The train was delayed by forty minutes. Then a further twenty. Then a further ten, for reasons the conductor described as operational difficulties, which I have always suspected is code for we have absolutely no idea. I spent the journey wedged between a man who was eating something that smelled aggressively of fish and a woman whose phone was playing a podcast at a volume that suggested she wanted the entire carriage to benefit from it.
I am tired. I am slightly headachy. I am standing on a garden path in the gathering dusk, looking at a front door I have been dreading all day.
I’m wearing a shirt. And a beige sweater. My trousers are beige. I’m probably still not beige enough for my mother.
The sky, at least, is doing something spectacular. All deep orange and pink at the edges, the kind of sunset that looks painted. The kind that would be genuinely beautiful if I were anywhere else looking at it.
I take a breath of cool evening air. Right. Okay.
I ring the doorbell.
My mother opens the door before the sound has even finished. She looks me up and down in one swift, comprehensive sweep that takes in my hair, my jacket, my shoes, and my general existence, and finds all of it wanting.
“You look tired,” she says, which is her version of hello.
“Nice to see you too, Mum.”
“Come in, come in.” She steps back and waves me through with the urgency of someone trying to get a large, embarrassing object off the street before the neighbours notice. “Don’t stand there on the step.”
I step inside. The house smells like roasting meat and furniture polish and the particular floral air freshener she has used for as long as I can remember. It smells like childhood. Not entirely in a good way.

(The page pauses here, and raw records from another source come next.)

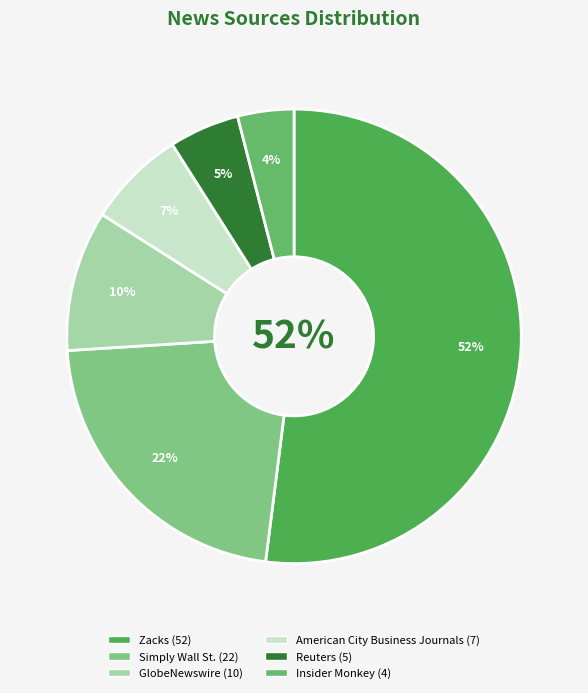

Is it true that Reuters is 16% of the pie?

False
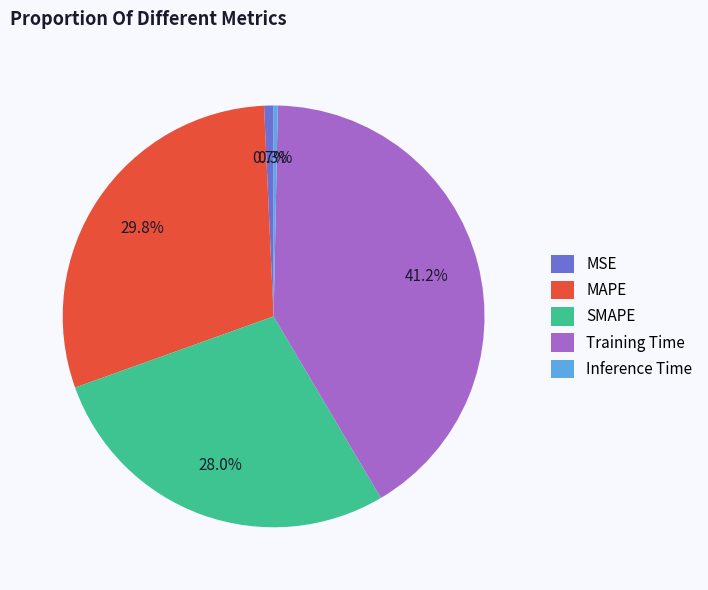

To the nearest percent, what portion does MSE represent?

1%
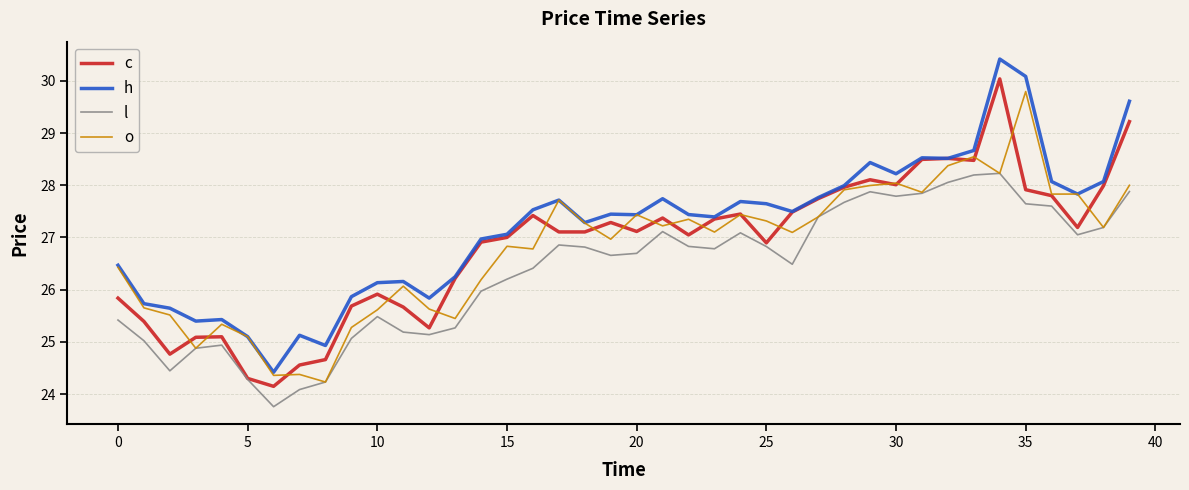

In l, how many points are higher than both neighbors (excluding endpoints)?

7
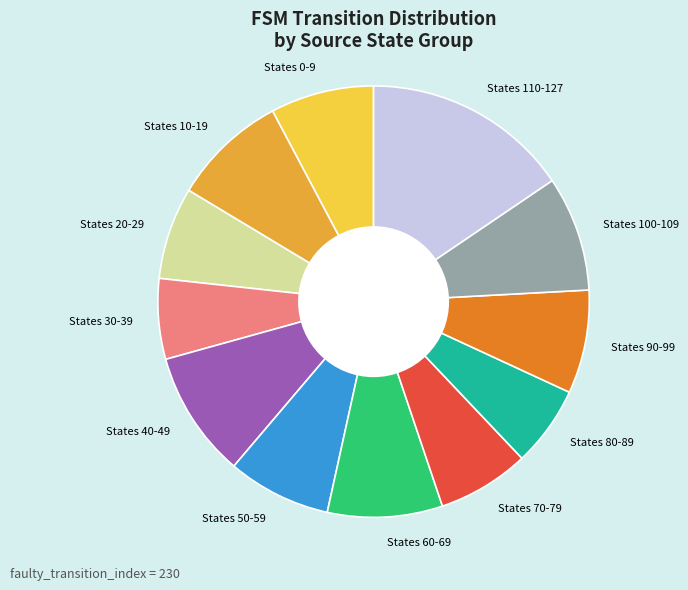

Which category has the biggest portion of the pie?

States 110-127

“You’re early,” she says, closing the door firmly behind me. “Your father isn’t down yet. James and Priya aren’t here yet either. Your aunt and uncle are in the sitting room.” She’s already moving towards the dining room, heels clicking on the parquet. “Come and help me with the napkins.”
So I find myself sitting at the dining room table, which has been laid with the good china and the tall candles and the napkins that apparently require folding. My mother demonstrates the fold she wants. It’s elaborate. It takes several tries before she’s satisfied with mine. She watches me fold napkins with the expression of someone enduring a significant inconvenience.
“Did you get a haircut?” she asks.
“No.”
She makes a sound.
“James got a promotion,” she says, not looking up from her own napkin.
“I know. You mentioned it.”
“Senior analyst. At his age.”
“Mm.”
“He’s also thinking about buying a house. In Clifton.” She says Clifton the way other people say Paris. “He and Priya have been looking at a lovely Victorian terrace.”
“That’s great for them.”
She gives me a look. The look. “Are you still at that coffee shop?”
“Yes.”
“And the flat? Your uncle is coming back in April.”
“I know, Mum.”
“So you’ll need to sort something out.”
“I know.”
“I’m just saying.”
She’s always just saying. She has been just saying for as long as I can remember and she will be just saying until one of us dies and possibly beyond that, knowing her.